If the social evil is a necessity and the immoral woman protects the virtue of the innocent girls and virtuous wives, is she not a benefactor? Who is engaged in a more commendable, philanthropic or Christian service? Then why should she be treated as an outcast? Should she not be invited as a guest of honor at our social functions? Should she not sing in the choir, or sit in a front pew in the most aristocratic church?
The pugilist and athlete, in their training for special tests of strength, endurance, and skill, abstain for long periods from all sexual gratification.
It is by living a continent life that the lower animals, unmolested by man, reach a state of physical perfection.
Effects of incontinence upon the married life.—An incontinent single life will naturally lead to excesses in the married life. Such young men get the idea that marriage means unlimited gratification. With these perverted views they enter and soil the sacred precincts of marriage and parentage. By marital excess, indulged in by no other animal or savage, their health is injured, their lives are shortened and their children are poorly born. This is a very common harvest reaped in the married life. Back of this harvest, and back of the sowing is ignorance.
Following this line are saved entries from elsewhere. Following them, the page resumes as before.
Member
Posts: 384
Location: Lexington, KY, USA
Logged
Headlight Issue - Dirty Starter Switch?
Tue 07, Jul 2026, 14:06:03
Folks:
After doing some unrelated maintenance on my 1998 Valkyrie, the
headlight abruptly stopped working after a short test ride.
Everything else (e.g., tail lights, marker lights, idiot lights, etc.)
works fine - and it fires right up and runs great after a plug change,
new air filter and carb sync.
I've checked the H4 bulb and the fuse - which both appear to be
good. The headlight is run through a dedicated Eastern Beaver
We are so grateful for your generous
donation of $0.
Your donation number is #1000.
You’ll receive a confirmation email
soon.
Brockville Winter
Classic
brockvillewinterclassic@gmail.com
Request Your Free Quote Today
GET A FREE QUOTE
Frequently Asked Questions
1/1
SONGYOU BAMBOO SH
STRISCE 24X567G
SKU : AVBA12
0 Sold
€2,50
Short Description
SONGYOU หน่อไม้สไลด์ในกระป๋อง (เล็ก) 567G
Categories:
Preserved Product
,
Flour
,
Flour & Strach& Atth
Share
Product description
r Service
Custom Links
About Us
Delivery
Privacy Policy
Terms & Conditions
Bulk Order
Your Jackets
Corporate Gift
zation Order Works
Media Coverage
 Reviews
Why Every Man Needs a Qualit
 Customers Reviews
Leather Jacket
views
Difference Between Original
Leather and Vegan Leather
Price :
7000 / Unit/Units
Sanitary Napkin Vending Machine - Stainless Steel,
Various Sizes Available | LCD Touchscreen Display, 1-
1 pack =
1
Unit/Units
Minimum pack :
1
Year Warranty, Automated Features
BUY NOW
From these facts and many others that could be had we see that absolute continence is not unnatural, but it is the only sane solution to a young man’s sex problems.
CHAPTER XXXVII
PROSTITUTION
We have talked over many of the problems of boys and young men. You are now sixteen and new problems are constantly coming up in your life for solution. I would like to speak with you on this occasion about the very vital problem of illicit intercourse with women. By this expression is meant all sexual intercourse with women outside of holy wedlock.
Men are as fallen as women.—When this sin occurs among single people it is fornication, when among the married, it is adultery. Whether this occurs among the single or the married, it is prostitution. In this sin there is no difference, in character, between the male and the female, the married and the single prostitute; in either case, the priceless gem of virtue has been forfeited.
Men think less of their virtue than women.—Partly due to a bad heredity and largely due to a false training and the existence of a double standard of morals, boys and men are more willing to sacrifice their virtue than are girls and women. There are a few degenerate girls and some who have been reared in immoral homes who willingly sacrifice their virtue. But these represent only a very small part of the girls who annually fall. Most of those who are known as fallen women were induced to fall by designing men. Many methods are used to accomplish the fall of girls. Lady clerks, stenographers and servants in homes and hotels receive such meager wages that they are often unable to meet their necessary expenses. Men have taken advantage of their financial need and by skillful advances, artful entreaties and by offering to supplement their income for special favors, they succeed in ruining many girls.
Few women go wrong from choice.—Some men use the dance, the theater, alcoholic drinks, certain stimulating drugs, buggy rides and late hours at night as means of accomplishing their fiendish purposes. Victory once won, clandestine relations are continued until the girl finds that she is to be a mother, or her guilt becoming known, being often forced from her own home, ostracized by society, shunned by professing Christians, she now becomes an outcast. Few girls ever go wrong from choice. Great as her sin is, it is small compared with his. There is not greater sin and crime than his. Possessed of one spark of manhood, he would marry the girl; instead, he is more likely to boast of his achievement.